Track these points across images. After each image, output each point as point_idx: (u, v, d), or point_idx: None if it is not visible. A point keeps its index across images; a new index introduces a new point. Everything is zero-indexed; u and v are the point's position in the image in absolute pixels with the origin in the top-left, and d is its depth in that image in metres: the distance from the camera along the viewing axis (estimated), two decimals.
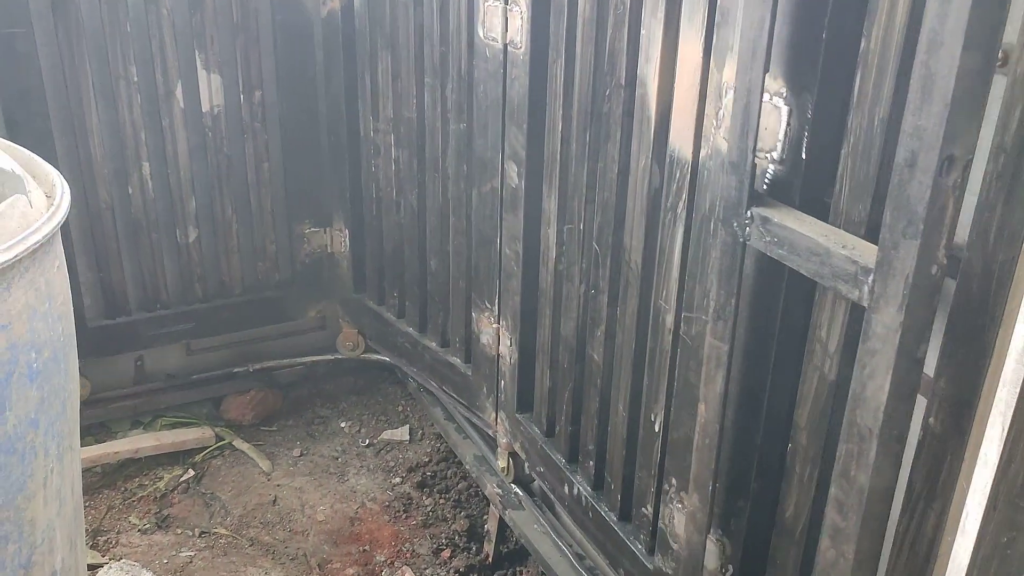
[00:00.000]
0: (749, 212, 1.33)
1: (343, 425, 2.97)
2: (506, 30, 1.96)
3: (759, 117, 1.29)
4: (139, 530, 2.48)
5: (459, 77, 2.19)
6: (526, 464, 2.32)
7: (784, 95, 1.30)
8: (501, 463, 2.43)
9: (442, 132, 2.33)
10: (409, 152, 2.48)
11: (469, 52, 2.12)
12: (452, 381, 2.58)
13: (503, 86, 2.02)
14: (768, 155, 1.34)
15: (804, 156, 1.31)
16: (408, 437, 2.90)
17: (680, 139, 1.54)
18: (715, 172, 1.45)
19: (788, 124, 1.30)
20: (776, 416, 1.47)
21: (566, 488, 2.12)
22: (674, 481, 1.72)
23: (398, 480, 2.73)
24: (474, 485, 2.63)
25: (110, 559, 2.33)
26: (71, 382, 1.52)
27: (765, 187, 1.36)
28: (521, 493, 2.36)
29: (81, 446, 2.54)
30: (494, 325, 2.31)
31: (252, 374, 2.92)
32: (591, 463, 2.03)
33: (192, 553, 2.41)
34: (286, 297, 2.89)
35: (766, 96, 1.29)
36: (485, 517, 2.55)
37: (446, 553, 2.48)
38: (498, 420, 2.41)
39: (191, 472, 2.70)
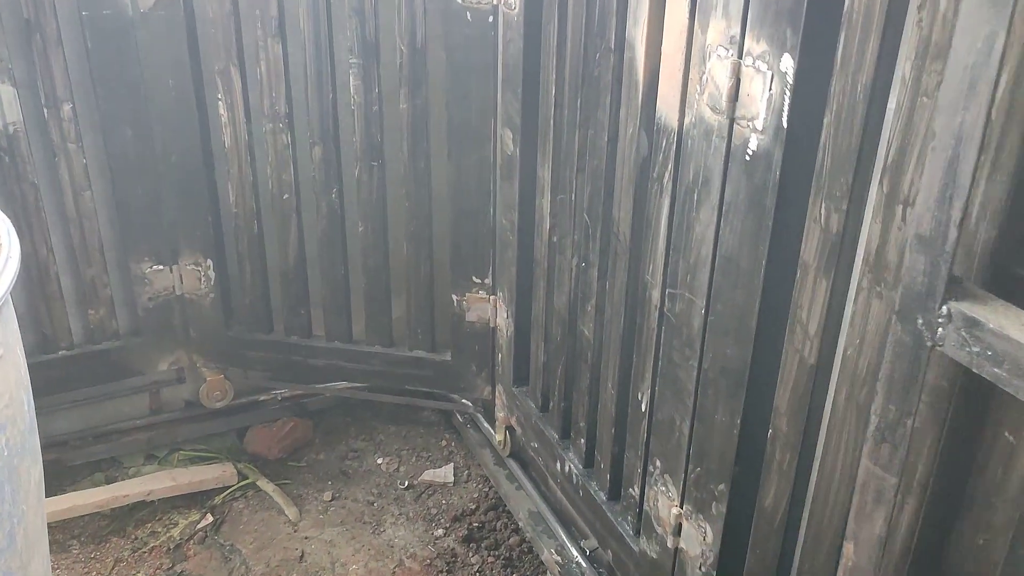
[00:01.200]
0: (945, 307, 0.99)
1: (380, 461, 2.61)
2: None
3: (974, 180, 0.93)
4: None
5: (412, 49, 2.04)
6: (522, 439, 2.27)
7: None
8: (499, 436, 2.38)
9: (380, 114, 2.13)
10: (323, 148, 2.19)
11: (426, 19, 2.02)
12: (418, 377, 2.42)
13: (497, 49, 1.94)
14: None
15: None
16: (452, 478, 2.54)
17: (666, 106, 1.46)
18: (698, 141, 1.37)
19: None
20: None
21: (558, 465, 2.07)
22: (658, 463, 1.66)
23: (441, 532, 2.37)
24: (529, 539, 2.27)
25: None
26: (22, 503, 1.24)
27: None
28: (584, 564, 2.02)
29: (89, 485, 2.40)
30: (489, 298, 2.25)
31: (280, 402, 2.62)
32: (582, 440, 1.98)
33: None
34: (129, 348, 2.38)
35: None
36: None
37: None
38: (495, 393, 2.36)
39: (209, 518, 2.39)
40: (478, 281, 2.26)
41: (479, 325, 2.30)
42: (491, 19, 1.90)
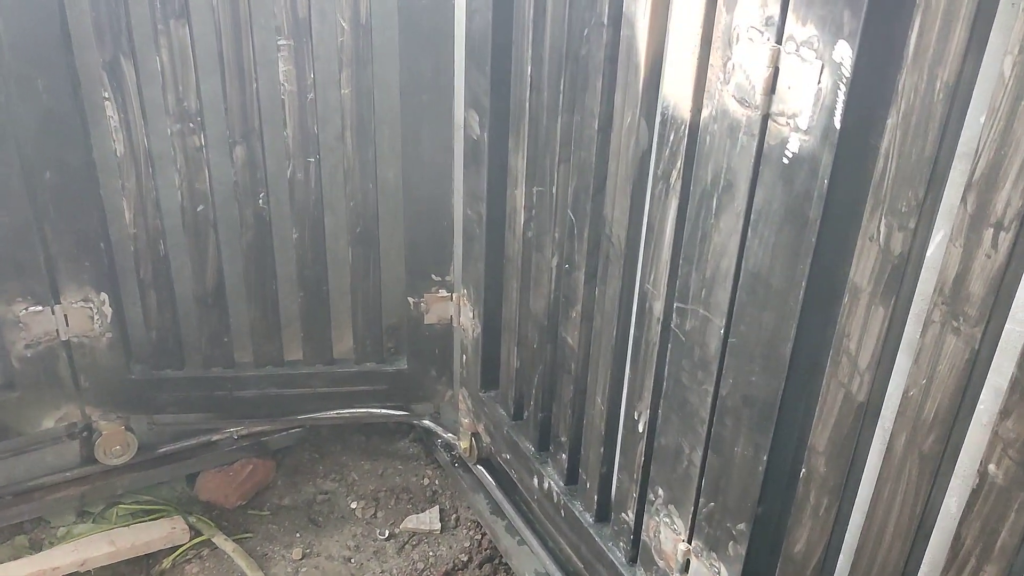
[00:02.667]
0: None
1: (354, 506, 2.27)
2: None
3: None
4: None
5: (355, 25, 1.77)
6: (491, 448, 2.08)
7: None
8: (463, 444, 2.18)
9: (316, 102, 1.83)
10: (246, 147, 1.85)
11: None
12: (370, 393, 2.16)
13: (462, 19, 1.71)
14: None
15: None
16: (439, 525, 2.21)
17: (676, 94, 1.25)
18: (719, 137, 1.17)
19: None
20: None
21: (535, 480, 1.89)
22: (661, 492, 1.48)
23: None
24: None
25: None
26: None
27: None
28: None
29: (9, 553, 2.02)
30: (452, 296, 2.04)
31: (236, 441, 2.25)
32: (563, 456, 1.80)
33: None
34: (2, 406, 1.98)
35: None
36: None
37: None
38: (459, 397, 2.16)
39: None
40: (438, 279, 2.04)
41: (440, 327, 2.09)
42: None
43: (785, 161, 1.09)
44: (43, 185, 1.79)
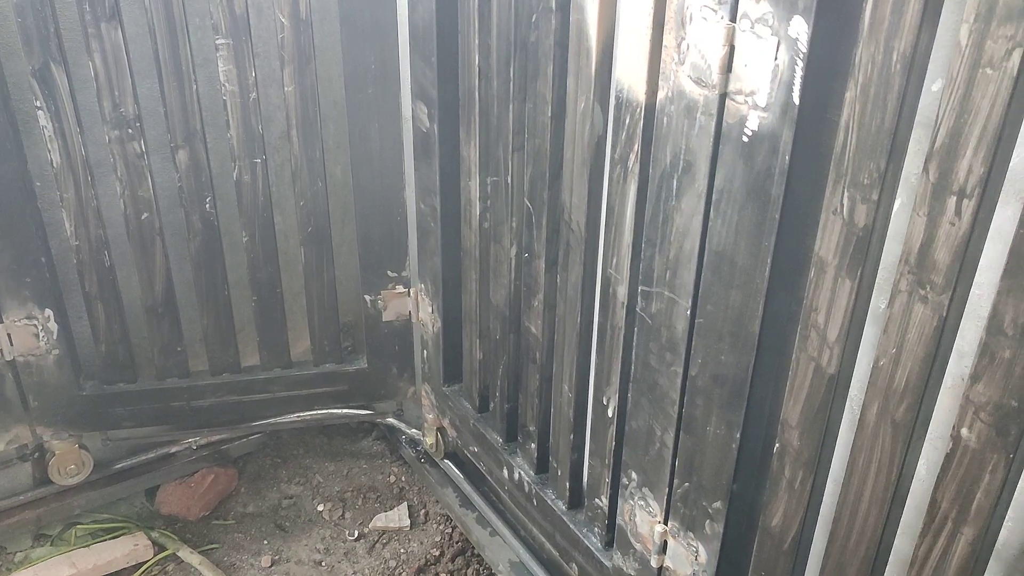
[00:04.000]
0: None
1: (321, 508, 2.23)
2: None
3: None
4: None
5: (295, 21, 1.72)
6: (458, 442, 2.06)
7: None
8: (429, 439, 2.17)
9: (262, 101, 1.80)
10: (189, 151, 1.80)
11: None
12: (330, 394, 2.13)
13: (404, 9, 1.68)
14: None
15: None
16: (408, 522, 2.18)
17: (629, 77, 1.25)
18: (677, 119, 1.17)
19: None
20: None
21: (505, 471, 1.88)
22: (634, 476, 1.48)
23: None
24: None
25: None
26: None
27: None
28: None
29: None
30: (409, 291, 2.02)
31: (195, 451, 2.21)
32: (532, 445, 1.79)
33: None
34: None
35: None
36: None
37: None
38: (422, 393, 2.14)
39: None
40: (394, 275, 2.01)
41: (398, 323, 2.07)
42: None
43: (745, 139, 1.09)
44: None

────────

In your copy, include no pictures, but reproduce all records exactly.

§ Reply
Track these points across images. After each image, output each point as point_idx: (u, v, d), or point_idx: None if it is not visible. A point keeps its index across images; a new index introduces a new point. Everything is zero-indexed; u and v are the point's position in the image in absolute pixels with the origin in the top-left, and d is its depth in that image in metres: the distance from the camera along the viewing axis (estimated), two decimals.
[00:00.000]
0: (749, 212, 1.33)
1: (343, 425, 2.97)
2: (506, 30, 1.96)
3: (759, 117, 1.29)
4: (139, 530, 2.48)
5: (459, 77, 2.19)
6: (526, 464, 2.32)
7: (784, 95, 1.30)
8: (501, 463, 2.43)
9: (442, 132, 2.33)
10: (409, 152, 2.48)
11: (469, 52, 2.12)
12: (452, 381, 2.58)
13: (503, 86, 2.02)
14: (768, 155, 1.34)
15: (804, 156, 1.31)
16: (408, 437, 2.90)
17: (680, 139, 1.54)
18: (715, 172, 1.45)
19: (788, 124, 1.30)
20: (776, 416, 1.47)
21: (566, 488, 2.12)
22: (674, 481, 1.72)
23: (398, 480, 2.73)
24: (474, 485, 2.63)
25: (110, 559, 2.33)
26: (71, 382, 1.52)
27: (765, 187, 1.36)
28: (521, 493, 2.36)
29: (81, 446, 2.54)
30: (494, 325, 2.31)
31: (252, 374, 2.92)
32: (591, 463, 2.03)
33: (192, 553, 2.41)
34: (286, 297, 2.89)
35: (766, 96, 1.29)
36: (485, 517, 2.55)
37: (446, 553, 2.48)
38: (498, 420, 2.41)
39: (191, 472, 2.70)
[00:01.200]
0: (945, 307, 0.99)
1: (380, 461, 2.61)
2: None
3: (974, 180, 0.93)
4: None
5: (412, 49, 2.04)
6: (522, 439, 2.27)
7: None
8: (499, 436, 2.38)
9: (380, 114, 2.13)
10: (323, 148, 2.19)
11: (426, 19, 2.02)
12: (418, 377, 2.42)
13: (497, 49, 1.94)
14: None
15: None
16: (452, 478, 2.54)
17: (666, 106, 1.46)
18: (698, 141, 1.37)
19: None
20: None
21: (558, 465, 2.07)
22: (658, 463, 1.66)
23: (441, 532, 2.37)
24: (529, 539, 2.27)
25: None
26: (22, 503, 1.24)
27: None
28: (584, 564, 2.02)
29: (89, 485, 2.40)
30: (489, 298, 2.25)
31: (280, 402, 2.62)
32: (582, 440, 1.98)
33: None
34: (129, 348, 2.38)
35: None
36: None
37: None
38: (495, 393, 2.36)
39: (209, 518, 2.39)
40: (478, 281, 2.26)
41: (479, 325, 2.30)
42: (491, 19, 1.90)
[00:02.667]
0: None
1: (354, 506, 2.27)
2: None
3: None
4: None
5: (355, 25, 1.77)
6: (491, 448, 2.08)
7: None
8: (463, 444, 2.18)
9: (316, 102, 1.83)
10: (246, 147, 1.85)
11: None
12: (370, 393, 2.16)
13: (462, 19, 1.71)
14: None
15: None
16: (439, 525, 2.21)
17: (676, 94, 1.25)
18: (719, 137, 1.17)
19: None
20: None
21: (535, 480, 1.89)
22: (661, 492, 1.48)
23: None
24: None
25: None
26: None
27: None
28: None
29: (9, 553, 2.02)
30: (452, 296, 2.04)
31: (236, 441, 2.25)
32: (563, 456, 1.80)
33: None
34: (2, 406, 1.98)
35: None
36: None
37: None
38: (459, 397, 2.16)
39: None
40: (438, 279, 2.04)
41: (440, 327, 2.09)
42: None
43: (785, 161, 1.09)
44: (43, 185, 1.79)
[00:04.000]
0: None
1: (321, 508, 2.23)
2: None
3: None
4: None
5: (295, 21, 1.72)
6: (458, 442, 2.06)
7: None
8: (429, 439, 2.17)
9: (262, 101, 1.80)
10: (189, 151, 1.80)
11: None
12: (330, 394, 2.13)
13: (404, 9, 1.68)
14: None
15: None
16: (408, 522, 2.18)
17: (629, 77, 1.25)
18: (677, 119, 1.17)
19: None
20: None
21: (505, 471, 1.88)
22: (634, 476, 1.48)
23: None
24: None
25: None
26: None
27: None
28: None
29: None
30: (409, 291, 2.02)
31: (195, 451, 2.21)
32: (532, 445, 1.79)
33: None
34: None
35: None
36: None
37: None
38: (422, 393, 2.14)
39: None
40: (394, 275, 2.01)
41: (398, 323, 2.07)
42: None
43: (745, 139, 1.09)
44: None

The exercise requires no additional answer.